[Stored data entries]
=-=-=-=-=

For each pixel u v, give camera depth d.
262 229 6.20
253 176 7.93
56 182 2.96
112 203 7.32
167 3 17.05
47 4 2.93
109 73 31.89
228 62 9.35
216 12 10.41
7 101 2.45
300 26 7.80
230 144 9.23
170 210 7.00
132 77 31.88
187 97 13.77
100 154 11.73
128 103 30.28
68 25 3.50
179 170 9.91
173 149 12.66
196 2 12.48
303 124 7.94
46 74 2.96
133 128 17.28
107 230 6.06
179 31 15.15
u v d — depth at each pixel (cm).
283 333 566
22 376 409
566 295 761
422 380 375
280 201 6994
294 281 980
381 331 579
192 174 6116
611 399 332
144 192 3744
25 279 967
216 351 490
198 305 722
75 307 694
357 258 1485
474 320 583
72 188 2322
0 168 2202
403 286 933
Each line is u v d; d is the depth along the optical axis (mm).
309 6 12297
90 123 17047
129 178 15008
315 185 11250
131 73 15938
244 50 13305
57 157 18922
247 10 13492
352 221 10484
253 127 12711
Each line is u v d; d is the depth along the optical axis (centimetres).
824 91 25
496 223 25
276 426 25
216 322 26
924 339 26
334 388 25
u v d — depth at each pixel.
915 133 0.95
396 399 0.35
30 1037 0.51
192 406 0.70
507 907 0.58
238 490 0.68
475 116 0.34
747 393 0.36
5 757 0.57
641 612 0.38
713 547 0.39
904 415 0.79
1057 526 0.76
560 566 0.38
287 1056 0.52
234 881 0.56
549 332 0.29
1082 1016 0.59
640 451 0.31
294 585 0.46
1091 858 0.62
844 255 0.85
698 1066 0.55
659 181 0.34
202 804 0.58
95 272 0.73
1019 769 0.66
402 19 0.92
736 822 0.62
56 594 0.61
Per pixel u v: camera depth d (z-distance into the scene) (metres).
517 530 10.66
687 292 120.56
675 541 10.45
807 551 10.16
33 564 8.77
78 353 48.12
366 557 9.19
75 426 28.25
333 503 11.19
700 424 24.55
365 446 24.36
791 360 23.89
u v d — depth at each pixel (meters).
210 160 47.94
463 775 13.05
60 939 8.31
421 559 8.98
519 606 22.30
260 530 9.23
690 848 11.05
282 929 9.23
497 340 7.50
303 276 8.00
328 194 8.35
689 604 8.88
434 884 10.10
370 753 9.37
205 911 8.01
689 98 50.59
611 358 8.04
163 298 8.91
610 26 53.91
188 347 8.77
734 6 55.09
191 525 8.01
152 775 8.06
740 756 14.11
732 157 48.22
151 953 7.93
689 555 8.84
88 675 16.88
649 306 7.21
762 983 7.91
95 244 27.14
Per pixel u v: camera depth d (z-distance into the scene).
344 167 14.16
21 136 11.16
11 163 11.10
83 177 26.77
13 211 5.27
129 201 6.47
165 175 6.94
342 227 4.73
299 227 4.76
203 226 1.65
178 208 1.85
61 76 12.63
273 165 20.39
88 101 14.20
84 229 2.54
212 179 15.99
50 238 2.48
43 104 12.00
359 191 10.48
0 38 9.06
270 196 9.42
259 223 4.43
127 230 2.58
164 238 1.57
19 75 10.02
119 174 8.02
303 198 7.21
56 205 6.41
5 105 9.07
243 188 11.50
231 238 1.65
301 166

=-=-=-=-=

## THE TASK
Retype, exactly and in full, the lines above from the one containing "396 399 0.35" through the one containing "75 426 28.25".

## EXERCISE RESULT
396 399 0.35
30 1037 0.51
192 406 0.70
507 907 0.58
238 490 0.68
475 116 0.34
747 393 0.36
5 757 0.57
641 612 0.38
713 547 0.39
904 415 0.79
1057 526 0.76
560 566 0.38
287 1056 0.52
234 881 0.56
549 332 0.29
1082 1016 0.59
640 451 0.31
294 585 0.46
1091 858 0.62
844 255 0.85
698 1066 0.55
659 181 0.34
202 804 0.58
95 272 0.73
1019 769 0.66
402 19 0.92
736 822 0.62
56 594 0.61
Per pixel u v: camera depth d (z-distance into the scene) (metres).
517 530 10.66
687 292 120.56
675 541 10.45
807 551 10.16
33 564 8.77
78 353 48.12
366 557 9.19
75 426 28.25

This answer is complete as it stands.